Total factory revenue from original equipment manufacturers making mobile communications equipment is projected to reach $376 billion by year-end, up from $334 billion in 2011, according to an IHS iSuppli Wireless Systems Market Tracker report from information and analytics provider IHS (NYSE: IHS). Next year, overall revenue for mobile communications equipment is forecast to rise to $444 million, as shown in the figure below.

Mobile Communications Equipment Market Set for Double-Digit Growth This Year

Driven by mobile broadband, the five-year compound annual growth rate until 2016 will amount to 11 percent.

IHS defines mobile communications equipment factory revenue as what manufacturers earn from the sale of devices into the channel—in this case, mobile communications equipment like smartphones and other handsets. The category also includes wireless infrastructure gear such as routers.

“The wireless equipment market is continuing to grow this year despite facing daunting economic headwinds, including the slowdown in China and the turmoil engulfing the euro zone,” said Francis Sideco, senior principal analyst for wireless communications at IHS. “To be sure, growth this year will be lower than the much more sizable expansion of 29 percent in 2011. However, the market’s double-digit rise in 2012 is a testament to the ongoing appeal of cellphones and tablets to global consumers. The increasing deployment of LTE is also a considerable factor, which will continue to spur the market.”

Smartphones spur greater chip content

In particular, the increasing proportion of handsets being sold as smartphones affects semiconductor content positively. When compared with previous handset designs, for instance, smartphones carry increased costs for application processors, memory bits and sensors, favorably impacting the semiconductor suppliers providing those components. Moreover, smartphone support for the next-generation LTE wireless standard also drives semiconductor content, because more capable digital basebands, RF transceivers and power amplifiers are required.

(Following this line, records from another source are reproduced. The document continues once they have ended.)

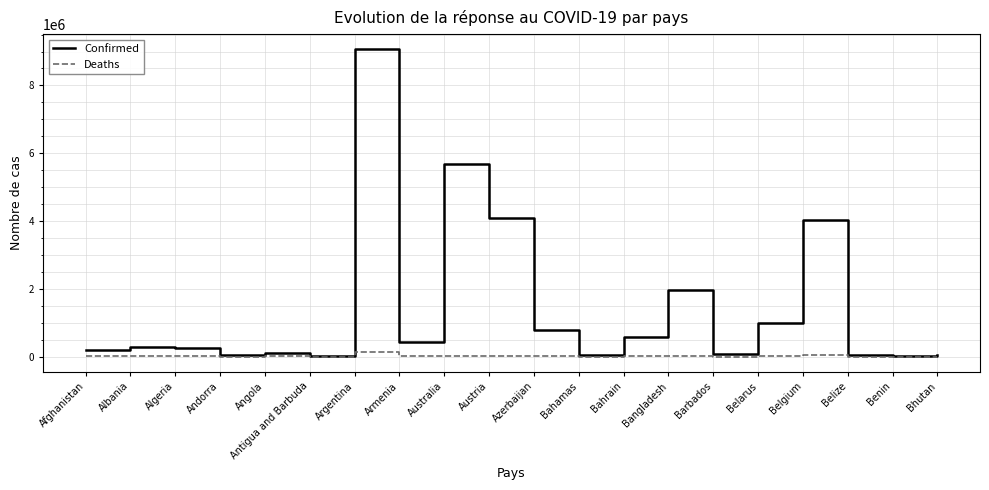

Is it true that Confirmed equals 265761 at Algeria?

True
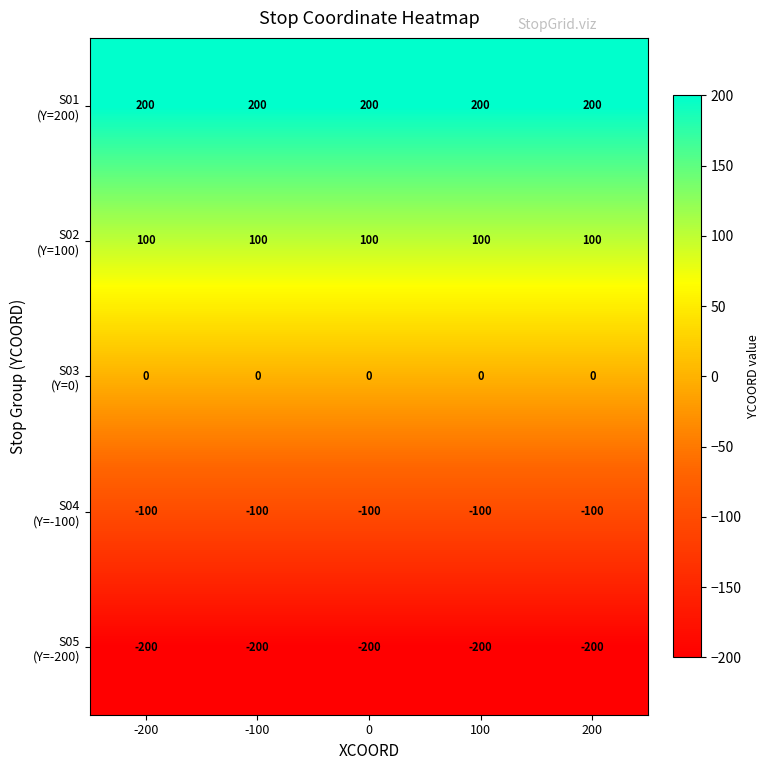

What is the spread (max minus min) of values at 0?

400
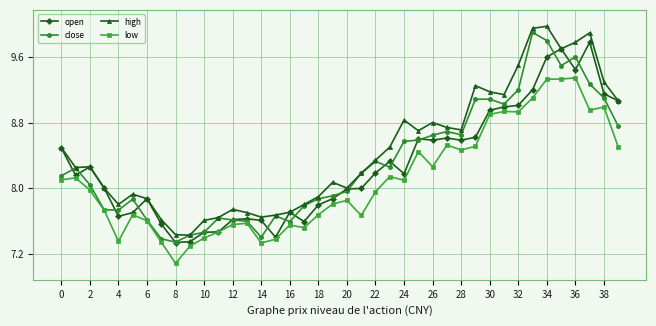

True or false: low has more than 1 interior local peaks.

True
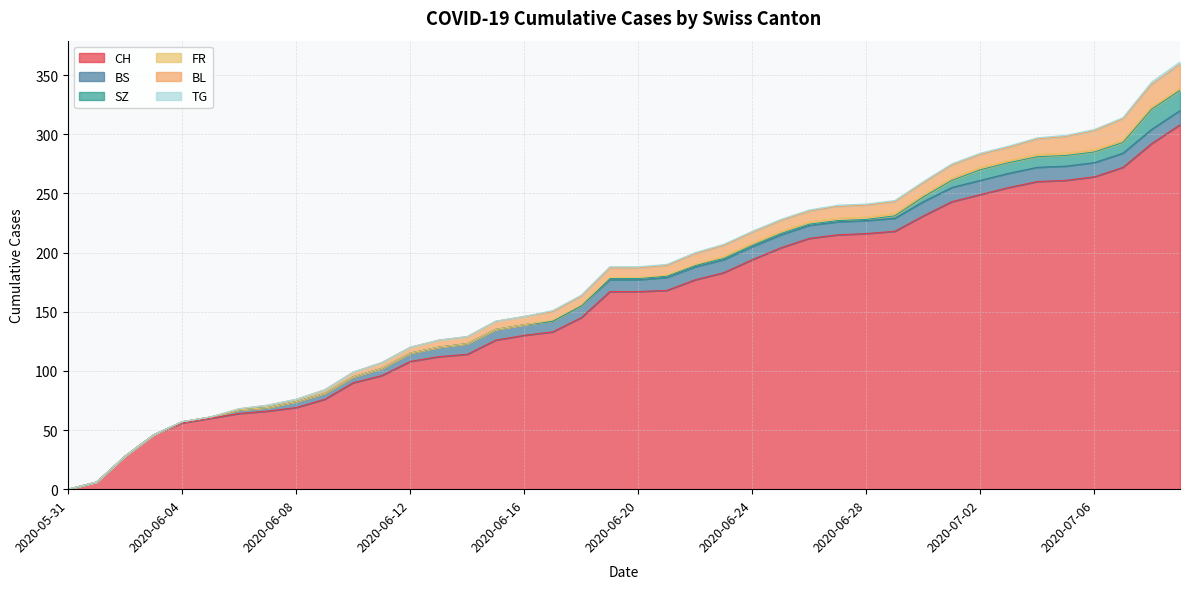

What is the label of the 39th point from the left?

2020-07-08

As a result, the semiconductor market for mobile communications is set to generate $74 billion at the close of 2012, up 5 percent from $71 billion in 2011. While wireless semiconductor revenue has been revised down slightly from earlier estimates due to the underperforming global economy, the wireless segment as a whole remains one of the few areas in the worldwide electronics value chain expected to keep growing.

LTE comes of age

Among carriers, spending on wireless infrastructure gear is increasingly being focused on LTE. Expenditures on 4G LTE will exceed $8 billion this year, more than double the $4 billion spent in 2011.

And starting next year, LTE will dominate the global wireless infrastructure market over 3.5/3.75G-related investments. Moving forward, the most successful manufacturers of mobile communications equipment will be those that allow wireless carriers to cost-effectively upgrade their base stations to 4G LTE—an important competitive edge in a tightening market.

Ecosystem relationships and expanded visibility will also continue to be keys to success. High-profile mergers and acquisitions—exemplified by the likes of Qualcomm and Atheros, Broadcom and Beceem, and MediaTek and Ralink—have become important, and the Nokia-Microsoft partnership on smartphones is also notable.

“Such strategic realignments will set the stage for growth among individual entities involved in either a merger or partnership for the next three or four years,” Sideco said. “And when history is reviewed in the future, 2012 will be seen as the year when such coalitions started bearing fruit.”